Baby Star: perché un destino, spesso, tragico?

Le storie sopra citate sono solo alcuni esempi di baby star di Hollywood che sono state fagocitate dalla luce dei riflettori, dalla fama e dalla ricchezza. In un connubio che sembra idilliaco, in realtà, si nascondono spesso le insidie più pericolose.

Gli psicologi, nel corso degli anni, hanno studiato questo fenomeno, cercando di spiegare perché diventare famosi così giovani spesso conduca, in età adulta, ad abusi di sostanze o di alcool.

La risposta è in realtà evidente anche nelle storie sopra raccontate, che, per quanto diverse, presentano alcuni pattern comuni: una famiglia disfunzionale, la privazione di vivere appieno la propria età, la mancanza di socializzazione e l’alienazione derivante dall’essere cresciuti, per tutta la vita, con le sfavillanti luci del successo puntate addosso.

Ad oggi, Hollywood ha regole più ferree sul lavoro minorile e, soprattutto, sulla loro tutela.

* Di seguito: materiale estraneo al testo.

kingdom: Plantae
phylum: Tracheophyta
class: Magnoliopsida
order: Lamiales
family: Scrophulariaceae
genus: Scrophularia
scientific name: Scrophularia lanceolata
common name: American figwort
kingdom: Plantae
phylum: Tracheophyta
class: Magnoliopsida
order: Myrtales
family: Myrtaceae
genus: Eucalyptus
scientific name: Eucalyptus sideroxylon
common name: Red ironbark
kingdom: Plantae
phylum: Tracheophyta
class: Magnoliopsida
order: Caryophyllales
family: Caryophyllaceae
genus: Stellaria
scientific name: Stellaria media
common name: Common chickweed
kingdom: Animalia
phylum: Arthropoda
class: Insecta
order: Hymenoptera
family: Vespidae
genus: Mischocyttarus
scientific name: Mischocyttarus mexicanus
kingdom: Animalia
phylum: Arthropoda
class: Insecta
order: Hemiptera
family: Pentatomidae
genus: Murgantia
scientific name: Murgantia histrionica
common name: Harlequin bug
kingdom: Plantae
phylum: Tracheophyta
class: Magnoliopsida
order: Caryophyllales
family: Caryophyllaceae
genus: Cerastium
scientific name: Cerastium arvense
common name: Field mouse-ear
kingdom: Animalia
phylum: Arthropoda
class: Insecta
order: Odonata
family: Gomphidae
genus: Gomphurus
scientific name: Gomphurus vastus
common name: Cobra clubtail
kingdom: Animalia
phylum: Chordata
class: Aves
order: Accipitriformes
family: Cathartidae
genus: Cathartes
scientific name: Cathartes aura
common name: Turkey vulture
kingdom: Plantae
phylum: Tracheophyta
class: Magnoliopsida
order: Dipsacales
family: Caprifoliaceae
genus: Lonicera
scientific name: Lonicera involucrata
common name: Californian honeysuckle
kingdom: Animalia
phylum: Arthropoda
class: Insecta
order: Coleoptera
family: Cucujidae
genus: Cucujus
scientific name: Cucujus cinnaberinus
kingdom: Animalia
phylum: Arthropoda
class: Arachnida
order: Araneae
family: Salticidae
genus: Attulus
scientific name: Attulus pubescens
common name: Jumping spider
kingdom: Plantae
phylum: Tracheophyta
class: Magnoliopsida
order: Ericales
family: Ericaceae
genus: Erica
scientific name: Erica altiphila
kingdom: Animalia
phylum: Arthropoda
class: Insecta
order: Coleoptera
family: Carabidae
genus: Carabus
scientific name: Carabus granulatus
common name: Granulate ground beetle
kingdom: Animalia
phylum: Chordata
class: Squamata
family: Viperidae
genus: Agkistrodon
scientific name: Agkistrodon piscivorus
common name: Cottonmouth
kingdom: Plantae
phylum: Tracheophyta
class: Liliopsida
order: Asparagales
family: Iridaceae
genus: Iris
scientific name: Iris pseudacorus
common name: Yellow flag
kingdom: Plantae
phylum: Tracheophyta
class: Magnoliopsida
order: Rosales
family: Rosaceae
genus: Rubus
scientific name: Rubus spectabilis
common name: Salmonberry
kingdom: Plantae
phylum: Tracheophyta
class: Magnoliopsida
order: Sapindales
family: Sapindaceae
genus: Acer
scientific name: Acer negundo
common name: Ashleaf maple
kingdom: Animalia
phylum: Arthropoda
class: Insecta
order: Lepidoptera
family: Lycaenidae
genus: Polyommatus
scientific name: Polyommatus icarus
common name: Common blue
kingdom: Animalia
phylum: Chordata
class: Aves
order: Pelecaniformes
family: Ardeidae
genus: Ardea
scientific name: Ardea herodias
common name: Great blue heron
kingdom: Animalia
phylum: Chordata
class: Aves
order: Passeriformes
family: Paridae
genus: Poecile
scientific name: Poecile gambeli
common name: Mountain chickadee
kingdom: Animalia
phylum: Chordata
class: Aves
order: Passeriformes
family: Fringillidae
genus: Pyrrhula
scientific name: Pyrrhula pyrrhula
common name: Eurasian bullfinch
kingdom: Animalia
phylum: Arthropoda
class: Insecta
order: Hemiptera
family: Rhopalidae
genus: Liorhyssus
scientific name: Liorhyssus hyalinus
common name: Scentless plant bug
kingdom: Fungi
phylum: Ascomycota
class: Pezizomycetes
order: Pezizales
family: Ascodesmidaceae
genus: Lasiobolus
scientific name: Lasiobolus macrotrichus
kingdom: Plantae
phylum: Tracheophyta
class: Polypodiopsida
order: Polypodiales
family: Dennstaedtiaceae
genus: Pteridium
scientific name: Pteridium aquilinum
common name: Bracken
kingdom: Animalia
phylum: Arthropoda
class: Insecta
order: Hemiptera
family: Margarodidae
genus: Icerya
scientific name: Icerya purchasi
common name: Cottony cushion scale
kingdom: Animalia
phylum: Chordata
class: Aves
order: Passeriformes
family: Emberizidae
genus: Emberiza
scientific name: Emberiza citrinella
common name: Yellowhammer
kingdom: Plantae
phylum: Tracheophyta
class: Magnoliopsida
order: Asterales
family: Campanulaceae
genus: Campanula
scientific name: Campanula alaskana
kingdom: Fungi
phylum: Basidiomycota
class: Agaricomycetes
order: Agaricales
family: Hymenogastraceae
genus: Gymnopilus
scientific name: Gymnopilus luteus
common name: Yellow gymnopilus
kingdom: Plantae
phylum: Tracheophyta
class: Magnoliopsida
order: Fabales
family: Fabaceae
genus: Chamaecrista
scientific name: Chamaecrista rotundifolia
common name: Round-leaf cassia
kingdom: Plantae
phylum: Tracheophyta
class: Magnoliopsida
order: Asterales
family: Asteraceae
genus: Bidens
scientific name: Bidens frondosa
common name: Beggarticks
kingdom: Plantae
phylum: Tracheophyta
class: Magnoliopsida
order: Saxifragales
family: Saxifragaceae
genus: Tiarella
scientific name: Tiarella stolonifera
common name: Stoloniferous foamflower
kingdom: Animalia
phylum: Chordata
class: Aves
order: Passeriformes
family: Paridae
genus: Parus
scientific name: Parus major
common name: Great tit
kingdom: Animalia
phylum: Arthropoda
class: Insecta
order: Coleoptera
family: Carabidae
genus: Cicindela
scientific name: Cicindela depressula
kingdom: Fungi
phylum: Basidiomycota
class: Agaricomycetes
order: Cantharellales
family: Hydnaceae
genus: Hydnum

Tuttavia, la pressione mediatica, l’ossessione per la perfezione e la competitività del settore continuano a rappresentare una sfida significativa per le baby star. Molte di loro si ritrovano a dover gestire una fama che le sovrasta, senza avere gli strumenti necessari per affrontarla.

È fondamentale che l’industria dello spettacolo e la società nel suo complesso adottino misure concrete per proteggere i giovani. La terapia, il supporto familiare e l’educazione sono strumenti essenziali per aiutare le baby star a navigare nel complesso mondo della fama.